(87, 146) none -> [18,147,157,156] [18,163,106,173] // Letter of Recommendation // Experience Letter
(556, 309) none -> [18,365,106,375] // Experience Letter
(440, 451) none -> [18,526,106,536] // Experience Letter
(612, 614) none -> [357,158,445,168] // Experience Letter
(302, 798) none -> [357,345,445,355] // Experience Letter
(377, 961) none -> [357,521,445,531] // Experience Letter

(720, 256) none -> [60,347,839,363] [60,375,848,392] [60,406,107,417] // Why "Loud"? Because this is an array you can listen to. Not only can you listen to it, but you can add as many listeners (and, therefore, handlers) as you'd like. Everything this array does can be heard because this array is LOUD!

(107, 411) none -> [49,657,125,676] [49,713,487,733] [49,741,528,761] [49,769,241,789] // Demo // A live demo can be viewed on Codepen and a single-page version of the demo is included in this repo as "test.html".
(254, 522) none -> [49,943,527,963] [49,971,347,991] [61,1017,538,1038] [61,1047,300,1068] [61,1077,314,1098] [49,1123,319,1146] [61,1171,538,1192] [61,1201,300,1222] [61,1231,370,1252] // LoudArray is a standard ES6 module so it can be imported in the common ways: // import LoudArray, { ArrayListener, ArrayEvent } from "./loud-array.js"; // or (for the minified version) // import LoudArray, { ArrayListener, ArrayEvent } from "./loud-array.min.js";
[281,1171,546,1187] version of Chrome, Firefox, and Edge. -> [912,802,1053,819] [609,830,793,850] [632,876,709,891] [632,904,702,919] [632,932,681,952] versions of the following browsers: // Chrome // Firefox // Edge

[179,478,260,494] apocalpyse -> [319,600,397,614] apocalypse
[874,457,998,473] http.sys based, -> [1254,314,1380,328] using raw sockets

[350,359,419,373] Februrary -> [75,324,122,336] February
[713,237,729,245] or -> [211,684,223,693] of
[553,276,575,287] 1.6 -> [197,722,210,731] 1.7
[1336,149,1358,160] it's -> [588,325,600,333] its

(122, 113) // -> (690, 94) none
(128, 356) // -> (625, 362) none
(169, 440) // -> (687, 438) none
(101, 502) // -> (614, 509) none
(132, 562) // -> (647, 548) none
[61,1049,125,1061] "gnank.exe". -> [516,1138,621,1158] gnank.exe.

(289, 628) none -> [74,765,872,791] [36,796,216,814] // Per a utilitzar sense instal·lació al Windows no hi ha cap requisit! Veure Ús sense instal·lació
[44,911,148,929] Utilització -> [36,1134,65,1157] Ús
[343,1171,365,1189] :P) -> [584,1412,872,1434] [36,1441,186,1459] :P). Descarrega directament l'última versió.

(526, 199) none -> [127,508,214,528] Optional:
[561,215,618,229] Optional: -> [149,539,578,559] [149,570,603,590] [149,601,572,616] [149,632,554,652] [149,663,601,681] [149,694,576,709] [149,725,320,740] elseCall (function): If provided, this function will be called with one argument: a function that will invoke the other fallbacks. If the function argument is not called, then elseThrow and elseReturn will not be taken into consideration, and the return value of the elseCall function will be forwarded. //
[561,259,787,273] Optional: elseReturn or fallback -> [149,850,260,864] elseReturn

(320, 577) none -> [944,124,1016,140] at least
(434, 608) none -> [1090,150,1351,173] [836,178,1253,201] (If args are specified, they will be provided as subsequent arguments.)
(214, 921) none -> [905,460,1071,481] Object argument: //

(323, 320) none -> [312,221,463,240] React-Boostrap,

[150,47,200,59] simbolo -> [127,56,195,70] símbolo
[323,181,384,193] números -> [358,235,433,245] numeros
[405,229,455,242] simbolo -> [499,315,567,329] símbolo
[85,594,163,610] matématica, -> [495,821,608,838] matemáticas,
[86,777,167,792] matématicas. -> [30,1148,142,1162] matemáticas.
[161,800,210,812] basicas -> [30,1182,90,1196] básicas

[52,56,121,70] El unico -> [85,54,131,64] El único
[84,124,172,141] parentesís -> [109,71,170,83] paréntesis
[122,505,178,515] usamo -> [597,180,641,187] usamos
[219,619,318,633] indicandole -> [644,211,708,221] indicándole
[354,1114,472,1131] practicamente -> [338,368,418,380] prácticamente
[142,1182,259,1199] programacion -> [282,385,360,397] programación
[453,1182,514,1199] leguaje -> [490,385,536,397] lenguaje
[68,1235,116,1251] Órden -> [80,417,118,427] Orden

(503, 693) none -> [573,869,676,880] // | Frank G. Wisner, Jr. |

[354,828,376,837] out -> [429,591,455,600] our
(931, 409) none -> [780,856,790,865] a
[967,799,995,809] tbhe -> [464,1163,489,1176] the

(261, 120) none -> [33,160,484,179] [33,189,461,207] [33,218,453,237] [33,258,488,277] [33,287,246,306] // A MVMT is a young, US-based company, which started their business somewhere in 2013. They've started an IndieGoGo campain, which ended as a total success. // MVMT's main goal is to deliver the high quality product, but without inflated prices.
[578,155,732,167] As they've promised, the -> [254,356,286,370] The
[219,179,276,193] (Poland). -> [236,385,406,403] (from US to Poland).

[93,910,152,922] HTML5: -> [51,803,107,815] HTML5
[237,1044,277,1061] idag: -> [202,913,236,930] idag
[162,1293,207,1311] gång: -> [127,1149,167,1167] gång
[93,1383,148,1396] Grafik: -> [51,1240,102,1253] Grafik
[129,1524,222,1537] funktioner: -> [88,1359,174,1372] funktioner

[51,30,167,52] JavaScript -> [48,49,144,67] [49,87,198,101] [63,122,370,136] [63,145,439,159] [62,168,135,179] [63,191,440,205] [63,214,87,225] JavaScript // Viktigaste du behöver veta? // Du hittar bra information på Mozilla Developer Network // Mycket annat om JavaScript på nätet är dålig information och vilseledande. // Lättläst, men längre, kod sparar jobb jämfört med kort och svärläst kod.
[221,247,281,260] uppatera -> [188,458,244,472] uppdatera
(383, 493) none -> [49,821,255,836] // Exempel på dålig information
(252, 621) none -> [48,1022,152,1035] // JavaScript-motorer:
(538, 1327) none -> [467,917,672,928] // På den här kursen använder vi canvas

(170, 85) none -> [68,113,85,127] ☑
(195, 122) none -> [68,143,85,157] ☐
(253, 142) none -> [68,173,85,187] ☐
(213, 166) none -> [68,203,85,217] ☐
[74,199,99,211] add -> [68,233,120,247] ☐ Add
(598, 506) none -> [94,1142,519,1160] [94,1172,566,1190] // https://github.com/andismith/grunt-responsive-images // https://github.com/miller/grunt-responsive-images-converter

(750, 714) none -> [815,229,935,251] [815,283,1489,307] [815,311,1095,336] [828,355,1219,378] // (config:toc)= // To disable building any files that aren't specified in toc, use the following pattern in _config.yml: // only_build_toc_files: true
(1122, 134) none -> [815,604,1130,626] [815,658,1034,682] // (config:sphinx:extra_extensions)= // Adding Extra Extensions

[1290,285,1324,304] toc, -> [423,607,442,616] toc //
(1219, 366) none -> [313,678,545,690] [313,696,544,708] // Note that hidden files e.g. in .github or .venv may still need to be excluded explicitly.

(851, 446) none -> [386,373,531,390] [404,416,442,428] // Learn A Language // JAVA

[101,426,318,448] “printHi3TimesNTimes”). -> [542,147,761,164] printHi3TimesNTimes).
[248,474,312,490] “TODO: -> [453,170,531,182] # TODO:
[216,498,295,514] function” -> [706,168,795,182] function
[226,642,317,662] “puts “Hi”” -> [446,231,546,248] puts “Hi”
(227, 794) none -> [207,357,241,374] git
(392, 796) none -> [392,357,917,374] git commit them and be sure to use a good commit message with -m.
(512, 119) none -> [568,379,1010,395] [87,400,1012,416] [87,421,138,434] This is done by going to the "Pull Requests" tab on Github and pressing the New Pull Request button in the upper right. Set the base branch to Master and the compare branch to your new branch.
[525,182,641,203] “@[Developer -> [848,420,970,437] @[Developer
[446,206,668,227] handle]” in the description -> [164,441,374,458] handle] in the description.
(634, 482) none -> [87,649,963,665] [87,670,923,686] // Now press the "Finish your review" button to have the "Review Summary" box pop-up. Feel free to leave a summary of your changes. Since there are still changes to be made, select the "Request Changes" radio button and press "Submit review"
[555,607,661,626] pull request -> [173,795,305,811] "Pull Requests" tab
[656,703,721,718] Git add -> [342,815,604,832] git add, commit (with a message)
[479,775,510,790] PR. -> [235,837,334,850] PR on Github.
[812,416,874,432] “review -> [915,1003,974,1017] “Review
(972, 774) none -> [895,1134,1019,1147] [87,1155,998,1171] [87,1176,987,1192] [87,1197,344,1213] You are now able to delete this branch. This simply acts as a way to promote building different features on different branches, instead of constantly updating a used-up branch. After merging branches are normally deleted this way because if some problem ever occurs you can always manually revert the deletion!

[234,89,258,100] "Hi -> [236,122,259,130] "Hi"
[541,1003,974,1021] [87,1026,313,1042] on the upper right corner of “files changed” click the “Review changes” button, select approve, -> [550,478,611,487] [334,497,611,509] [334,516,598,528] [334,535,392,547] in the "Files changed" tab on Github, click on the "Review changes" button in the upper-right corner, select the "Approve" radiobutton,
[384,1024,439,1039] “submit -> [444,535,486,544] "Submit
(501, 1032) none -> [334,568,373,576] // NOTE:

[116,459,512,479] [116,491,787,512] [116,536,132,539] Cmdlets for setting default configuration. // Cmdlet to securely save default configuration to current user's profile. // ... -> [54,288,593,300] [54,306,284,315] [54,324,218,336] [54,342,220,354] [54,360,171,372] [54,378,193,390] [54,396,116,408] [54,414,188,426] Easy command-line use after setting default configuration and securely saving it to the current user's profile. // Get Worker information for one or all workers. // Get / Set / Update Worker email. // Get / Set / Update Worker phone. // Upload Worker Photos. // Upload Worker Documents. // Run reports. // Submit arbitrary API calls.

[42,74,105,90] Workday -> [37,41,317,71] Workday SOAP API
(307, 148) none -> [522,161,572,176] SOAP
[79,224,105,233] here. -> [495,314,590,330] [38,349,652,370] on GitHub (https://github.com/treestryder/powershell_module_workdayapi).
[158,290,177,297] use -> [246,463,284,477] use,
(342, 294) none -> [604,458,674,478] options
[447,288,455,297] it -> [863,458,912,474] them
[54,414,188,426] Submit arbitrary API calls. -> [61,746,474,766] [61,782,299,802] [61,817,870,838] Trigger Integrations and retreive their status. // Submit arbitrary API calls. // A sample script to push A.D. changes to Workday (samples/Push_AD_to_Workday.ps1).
::::::
• Work order: Pull every line containing the word "dålig" out of the material.

• Task solution:
[51,30,167,52] JavaScript -> [48,49,144,67] [49,87,198,101] [63,122,370,136] [63,145,439,159] [62,168,135,179] [63,191,440,205] [63,214,87,225] JavaScript // Viktigaste du behöver veta? // Du hittar bra information på Mozilla Developer Network // Mycket annat om JavaScript på nätet är dålig information och vilseledande. // Lättläst, men längre, kod sparar jobb jämfört med kort och svärläst kod.
(383, 493) none -> [49,821,255,836] // Exempel på dålig information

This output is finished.